Compare it with Ruby. There were big changes from 1.8 to 1.9 (unicode stuff among the others) and again with the 2.x series. The language mostly maintained backward compatibility and we can still write Ruby on 2.5 with the old 1.8 syntax. Community ported libraries and frameworks, started using the new features and all went well.
Sorry if I wasn't clear. I meant to suggest that the byte-functions wouldn't know or do anything about encodings. They just work with bytes. It's the other functions, that take the encoding-annotated bytes (or optionally a "pure" unicode type), that would care about encodings.
this shows a superficial, almost entertainment-industry sort of view of a software development lifecycle..
in the latest Ubuntu Bionic with apps, building right now on a local machine, I see 143 python-xx packages installed and 43 python3-xxx ..
saavy package authors use import future and six to side-step the whole issue, while core maintainers struggle, and outsiders invoke a mob voice
Python 2.7 for LTS
Cro (https://cro.services) is a set of libraries for building reactive distributed systems. Comma IDE (https://commaide.com) is an IDE for Perl 6, based on the JetBrains IDEA platform, now in (paid) beta.
If you want to keep up-to-date on Perl 6 development, check out the Perl 6 Weekly (https://p6weekly.wordpress.com).
Fail fast. It's better to break right away than having false senses of security. There is always __future__ too.
There are so many languages in which the type "string" is not the one to use for strings...
No, they weren't. Impossible as it seems, we had encodings (including multi-byte encodings) for decades before UTF.
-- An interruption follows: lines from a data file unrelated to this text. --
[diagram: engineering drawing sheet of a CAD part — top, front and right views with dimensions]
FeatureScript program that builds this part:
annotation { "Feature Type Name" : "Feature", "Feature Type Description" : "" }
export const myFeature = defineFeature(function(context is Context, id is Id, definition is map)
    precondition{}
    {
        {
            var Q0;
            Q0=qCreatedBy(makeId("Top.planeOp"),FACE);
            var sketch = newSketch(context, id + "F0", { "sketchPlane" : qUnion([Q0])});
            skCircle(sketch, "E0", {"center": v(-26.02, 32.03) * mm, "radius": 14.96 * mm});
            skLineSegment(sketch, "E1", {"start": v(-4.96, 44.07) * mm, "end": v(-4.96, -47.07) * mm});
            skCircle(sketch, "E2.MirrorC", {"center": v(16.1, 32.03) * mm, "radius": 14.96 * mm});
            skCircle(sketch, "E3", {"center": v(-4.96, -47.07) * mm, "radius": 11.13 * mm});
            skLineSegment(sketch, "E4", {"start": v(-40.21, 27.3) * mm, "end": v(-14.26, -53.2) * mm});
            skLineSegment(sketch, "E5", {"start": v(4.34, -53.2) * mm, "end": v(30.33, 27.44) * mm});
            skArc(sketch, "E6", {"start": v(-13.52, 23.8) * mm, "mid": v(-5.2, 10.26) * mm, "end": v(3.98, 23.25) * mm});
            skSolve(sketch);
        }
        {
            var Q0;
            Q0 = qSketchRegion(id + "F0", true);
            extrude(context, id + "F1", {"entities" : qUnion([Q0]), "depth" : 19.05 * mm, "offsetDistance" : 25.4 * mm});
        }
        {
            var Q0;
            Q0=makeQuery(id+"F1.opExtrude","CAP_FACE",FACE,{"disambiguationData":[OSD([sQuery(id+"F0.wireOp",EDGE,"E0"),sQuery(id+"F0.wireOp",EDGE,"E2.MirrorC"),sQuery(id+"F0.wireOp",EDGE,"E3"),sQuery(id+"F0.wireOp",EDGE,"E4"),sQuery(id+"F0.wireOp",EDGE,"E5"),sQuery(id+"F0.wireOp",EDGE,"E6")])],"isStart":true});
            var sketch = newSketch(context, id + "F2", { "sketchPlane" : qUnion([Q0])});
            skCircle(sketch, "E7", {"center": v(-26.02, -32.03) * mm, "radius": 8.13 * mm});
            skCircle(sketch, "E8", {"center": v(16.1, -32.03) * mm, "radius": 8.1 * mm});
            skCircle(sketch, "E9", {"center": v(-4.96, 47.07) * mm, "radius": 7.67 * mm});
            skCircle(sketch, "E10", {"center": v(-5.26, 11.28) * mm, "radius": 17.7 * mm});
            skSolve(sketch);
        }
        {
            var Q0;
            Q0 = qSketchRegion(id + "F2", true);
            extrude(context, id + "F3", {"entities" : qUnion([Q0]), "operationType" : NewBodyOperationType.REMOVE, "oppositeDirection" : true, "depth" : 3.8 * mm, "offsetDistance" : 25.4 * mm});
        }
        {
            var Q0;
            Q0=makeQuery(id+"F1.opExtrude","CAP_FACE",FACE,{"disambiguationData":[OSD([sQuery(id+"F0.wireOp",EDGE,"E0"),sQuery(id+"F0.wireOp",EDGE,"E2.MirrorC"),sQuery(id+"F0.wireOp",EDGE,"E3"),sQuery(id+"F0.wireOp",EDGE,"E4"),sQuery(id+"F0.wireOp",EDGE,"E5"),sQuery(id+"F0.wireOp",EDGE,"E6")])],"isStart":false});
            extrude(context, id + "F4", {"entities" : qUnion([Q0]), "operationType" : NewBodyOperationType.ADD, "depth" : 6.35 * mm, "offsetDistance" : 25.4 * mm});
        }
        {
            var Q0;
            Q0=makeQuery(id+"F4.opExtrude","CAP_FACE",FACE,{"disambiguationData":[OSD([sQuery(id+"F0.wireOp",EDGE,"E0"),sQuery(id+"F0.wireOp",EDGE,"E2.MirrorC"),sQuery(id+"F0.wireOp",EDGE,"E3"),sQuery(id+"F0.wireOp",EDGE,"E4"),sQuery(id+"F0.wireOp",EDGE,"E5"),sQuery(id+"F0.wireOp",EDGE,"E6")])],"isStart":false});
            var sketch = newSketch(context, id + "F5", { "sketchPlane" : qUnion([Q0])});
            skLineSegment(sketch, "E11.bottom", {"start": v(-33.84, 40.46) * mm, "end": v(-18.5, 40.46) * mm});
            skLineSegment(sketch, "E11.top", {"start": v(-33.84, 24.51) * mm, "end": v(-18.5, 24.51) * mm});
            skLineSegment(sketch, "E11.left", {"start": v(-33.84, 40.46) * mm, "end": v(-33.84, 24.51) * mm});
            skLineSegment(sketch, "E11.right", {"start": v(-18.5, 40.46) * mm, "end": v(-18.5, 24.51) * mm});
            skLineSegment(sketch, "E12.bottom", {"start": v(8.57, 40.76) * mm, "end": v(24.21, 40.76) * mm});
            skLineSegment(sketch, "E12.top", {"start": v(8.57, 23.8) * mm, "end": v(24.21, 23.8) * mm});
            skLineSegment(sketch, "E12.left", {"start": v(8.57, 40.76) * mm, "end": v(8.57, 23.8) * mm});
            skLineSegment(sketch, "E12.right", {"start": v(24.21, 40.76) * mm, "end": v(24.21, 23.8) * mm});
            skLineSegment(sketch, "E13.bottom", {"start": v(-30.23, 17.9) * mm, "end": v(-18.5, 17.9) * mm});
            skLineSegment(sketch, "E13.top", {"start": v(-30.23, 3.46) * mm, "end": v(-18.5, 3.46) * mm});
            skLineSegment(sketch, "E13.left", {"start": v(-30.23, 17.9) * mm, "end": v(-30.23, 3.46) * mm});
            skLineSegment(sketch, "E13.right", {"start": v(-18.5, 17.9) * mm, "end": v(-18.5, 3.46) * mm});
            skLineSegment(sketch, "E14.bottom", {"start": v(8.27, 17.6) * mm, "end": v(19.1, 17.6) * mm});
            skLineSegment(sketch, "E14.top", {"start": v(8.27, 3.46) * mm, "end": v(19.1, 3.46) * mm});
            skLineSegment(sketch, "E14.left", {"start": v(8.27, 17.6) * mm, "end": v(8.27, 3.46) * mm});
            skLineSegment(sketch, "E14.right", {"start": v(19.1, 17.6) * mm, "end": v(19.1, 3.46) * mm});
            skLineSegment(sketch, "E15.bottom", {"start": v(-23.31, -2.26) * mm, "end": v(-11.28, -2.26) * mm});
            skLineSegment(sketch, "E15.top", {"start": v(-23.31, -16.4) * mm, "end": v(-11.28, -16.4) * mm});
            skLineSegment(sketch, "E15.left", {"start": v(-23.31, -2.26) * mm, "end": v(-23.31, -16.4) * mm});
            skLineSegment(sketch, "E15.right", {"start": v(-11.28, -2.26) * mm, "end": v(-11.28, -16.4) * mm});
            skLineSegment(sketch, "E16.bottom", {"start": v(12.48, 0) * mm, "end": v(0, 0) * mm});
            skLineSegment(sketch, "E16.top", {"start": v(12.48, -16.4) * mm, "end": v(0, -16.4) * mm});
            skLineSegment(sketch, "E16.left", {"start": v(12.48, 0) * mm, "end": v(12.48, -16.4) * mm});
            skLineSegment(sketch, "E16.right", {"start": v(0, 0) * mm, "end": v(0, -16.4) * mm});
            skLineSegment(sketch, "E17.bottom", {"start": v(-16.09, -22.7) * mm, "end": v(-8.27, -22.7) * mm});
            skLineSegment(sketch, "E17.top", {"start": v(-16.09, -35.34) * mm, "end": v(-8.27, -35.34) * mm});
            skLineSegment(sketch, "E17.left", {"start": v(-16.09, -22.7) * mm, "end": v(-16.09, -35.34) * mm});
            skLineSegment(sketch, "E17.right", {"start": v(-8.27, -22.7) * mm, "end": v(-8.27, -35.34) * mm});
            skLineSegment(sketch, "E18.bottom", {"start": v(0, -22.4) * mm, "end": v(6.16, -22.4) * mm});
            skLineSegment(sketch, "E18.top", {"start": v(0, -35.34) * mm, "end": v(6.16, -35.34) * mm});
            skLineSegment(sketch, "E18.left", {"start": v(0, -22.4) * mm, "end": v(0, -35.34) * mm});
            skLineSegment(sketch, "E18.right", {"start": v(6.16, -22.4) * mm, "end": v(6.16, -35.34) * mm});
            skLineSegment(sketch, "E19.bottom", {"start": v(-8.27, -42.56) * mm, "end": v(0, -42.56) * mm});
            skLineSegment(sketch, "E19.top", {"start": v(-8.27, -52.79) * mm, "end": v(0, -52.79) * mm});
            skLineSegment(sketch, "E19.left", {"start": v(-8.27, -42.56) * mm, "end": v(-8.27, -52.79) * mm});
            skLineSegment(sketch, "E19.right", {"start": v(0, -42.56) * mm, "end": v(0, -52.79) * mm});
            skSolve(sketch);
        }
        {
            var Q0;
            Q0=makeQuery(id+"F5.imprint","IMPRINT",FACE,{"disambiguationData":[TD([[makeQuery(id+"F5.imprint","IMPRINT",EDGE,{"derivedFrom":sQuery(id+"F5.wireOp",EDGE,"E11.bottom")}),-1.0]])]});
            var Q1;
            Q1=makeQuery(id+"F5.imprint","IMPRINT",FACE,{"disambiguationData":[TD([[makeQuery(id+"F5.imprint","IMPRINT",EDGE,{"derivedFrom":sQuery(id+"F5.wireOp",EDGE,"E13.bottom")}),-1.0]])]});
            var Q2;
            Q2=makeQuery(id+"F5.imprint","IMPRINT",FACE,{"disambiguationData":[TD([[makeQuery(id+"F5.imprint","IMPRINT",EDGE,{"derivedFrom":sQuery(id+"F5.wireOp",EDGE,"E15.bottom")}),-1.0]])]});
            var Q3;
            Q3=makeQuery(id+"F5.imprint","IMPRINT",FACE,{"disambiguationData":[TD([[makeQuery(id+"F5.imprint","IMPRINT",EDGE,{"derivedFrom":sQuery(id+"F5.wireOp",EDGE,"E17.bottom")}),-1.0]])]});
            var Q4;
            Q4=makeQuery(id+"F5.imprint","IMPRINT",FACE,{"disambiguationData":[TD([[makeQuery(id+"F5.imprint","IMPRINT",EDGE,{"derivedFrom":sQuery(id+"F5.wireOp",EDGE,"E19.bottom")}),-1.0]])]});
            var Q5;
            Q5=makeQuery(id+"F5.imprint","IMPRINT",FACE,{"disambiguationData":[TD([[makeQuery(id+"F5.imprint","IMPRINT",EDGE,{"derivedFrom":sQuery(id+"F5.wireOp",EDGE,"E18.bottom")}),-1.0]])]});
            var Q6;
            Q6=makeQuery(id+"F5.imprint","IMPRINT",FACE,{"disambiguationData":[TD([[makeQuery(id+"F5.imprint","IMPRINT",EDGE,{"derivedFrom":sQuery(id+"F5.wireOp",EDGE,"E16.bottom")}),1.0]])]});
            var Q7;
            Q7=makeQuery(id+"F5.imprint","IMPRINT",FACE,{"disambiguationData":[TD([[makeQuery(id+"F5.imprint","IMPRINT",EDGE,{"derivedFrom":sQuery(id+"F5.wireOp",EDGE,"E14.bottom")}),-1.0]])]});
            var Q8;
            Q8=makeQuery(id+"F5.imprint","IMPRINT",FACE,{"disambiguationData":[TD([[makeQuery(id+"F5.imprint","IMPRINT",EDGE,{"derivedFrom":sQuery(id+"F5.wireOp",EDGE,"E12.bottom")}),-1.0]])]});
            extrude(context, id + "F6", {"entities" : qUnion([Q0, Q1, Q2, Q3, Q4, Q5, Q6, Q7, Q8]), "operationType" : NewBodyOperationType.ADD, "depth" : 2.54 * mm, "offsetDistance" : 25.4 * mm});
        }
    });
Python couldn't use UTF-8 in 1991, but it could very well tag strings with a specific encoding, instead of treating them as a bucket of bytes C-style.
>Java did do it right but by 1995 the industry had already seen the problems of differing character sets.
We had seen the problems of "differing character sets" for decades already (Windows vs DOS version of the same language encodings was a classic example for most users, but the problems go back to EBCDIC and so on).
Java just did a more right thing, but we already have a need for generic string types that can handle multiple encodings and know what they contain and how to convert from one to another.
If yoy truly don't care whether or not the text is decodable (which is sometimes the case), then don't read it as a string, read it as a byte array.
You can still have methods that are generic over byte arrays and text, since that is an orthogonal concern.
Python preceded unicode, though.
Since Google couldn't convince folks to let them make Python faster, they created a NEW language instead.